ARIMA Spike with Multiple Geographies

If you are interested in visualising changes by US state, you may want to create a figure showing the percentage change before versus after the interruption using state_pct_change.

state_pct_change

out <- state_pct_change(
  df = read.csv("./input/handwashing_day.csv", header = T, stringsAsFactor = F), ## Data from gtrends

  ## You will need to decide on the timeframes for "before" and "after"
  beginperiod = NA, # If not NA, this is the start of the "before" period
  preperiod = 90, # If beginperiod is NA, this uses 90 days before the interruption
  interrupt = "2020-03-01", # The date of the interruption
  endperiod = "2020-04-01", # The after period is the interruption to the endperiod

  ## Scale Legend
  scaletitle = "% Increase\nin Searches",
  scalelimits = NULL, # Vector of length 2 with lower and upper limit

  ## Set a colorscheme
  colorscheme = "blue",  # Color schemes set in this package "red", 'blue" or "jamaim"
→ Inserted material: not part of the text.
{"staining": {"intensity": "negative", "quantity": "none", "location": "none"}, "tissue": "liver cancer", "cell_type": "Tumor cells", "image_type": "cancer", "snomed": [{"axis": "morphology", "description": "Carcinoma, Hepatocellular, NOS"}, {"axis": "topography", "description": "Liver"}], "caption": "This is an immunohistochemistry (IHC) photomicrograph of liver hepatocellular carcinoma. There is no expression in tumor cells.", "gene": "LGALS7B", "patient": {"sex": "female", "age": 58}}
  # ... customize any color using these
  highcol = NA, # Color for highest percent change
  midcol = NA, # Color for 0 percent change
  lowcol = NA, # Color for lowest percent change
  linecol = "gray", # Line between states

  ## Saving arguments
  save = T, # If T, save plot
  outfn = './output/panD.png', # Location to save plot
  width = 6, # Width in inches
  height = 3, # Height in inches

  ## Get data back from this function
  return_df = T,
  # If this is True...
  bootstrap = T, ## Bootstrap confidence intervals for pct change
  bootnum = 1000, # Number of bootstraps
  alpha = 0.05 # Alpha value for CIs

)

If return_df is T, the data will be the first argument of the list and the plot will be the second argument of the list.

panD <- out[[2]]

To show how states differ from their individual ARIMA estimates, start with state_arima. Note, this may take a while.

state_arima

state_list <- state_arima(
  data = read.csv("./input/handwashing_day.csv", header = T, stringsAsFactor = F), ## Data from gtrends
  interrupt = "2020-03-01", ## Interruption point
  begin = T, ## Beginning of the time period to use
  end = T, ## End of the time period to use
  kalman = T ## If True, Kalman impute NAs in the time series
)

Using the output from state_arima, you can create a spaghetti plot showing the percent difference between the ARIMA-fitted values and the actual values with state_arima_spaghetti. It doesn't look too great for this example (likely because "hand washing" was a rare search term before COVID19), but this kind of plot could be useful for other search terms.

state_arima_spaghetti

panE <- state_arima_spaghetti(
  state_list, # data from state_arima
  interrupt = "2020-03-01", # should be the same as state_arima

  ## Plot Arguments
  beginplot = "2020-03-01", # Start date for the plot. If T, beginning of data
  endplot = "2020-04-03", # End date for the plot. If T, end of data
  title = NULL, # If NULL, no Title
  xlab = "Date", # x axis label
  lbreak = "1 week", # Space between x-axis tick marks
  xfmt = date_format("%b-%d"), # Format of dates on x axis
  ylab = "Query Fraction\n(Per 10 Million Searches)", # y axis label
  lwd = 1, # Width of the line
  ylim = c(NA, NA), # y axis limts

  ## Spaghetti specific adjustments
  spaghettialpha = 0.25, # How transparent do you want the spaghetti lines
  states_with_labels = c("US"), ## Add labels to the end of these
  states_to_exclude = c("IA"), ## Don't include these

  ## Set a colorscheme
  colorscheme = "blue",  # Color schemes set in this package "red", 'blue" or "jamaim"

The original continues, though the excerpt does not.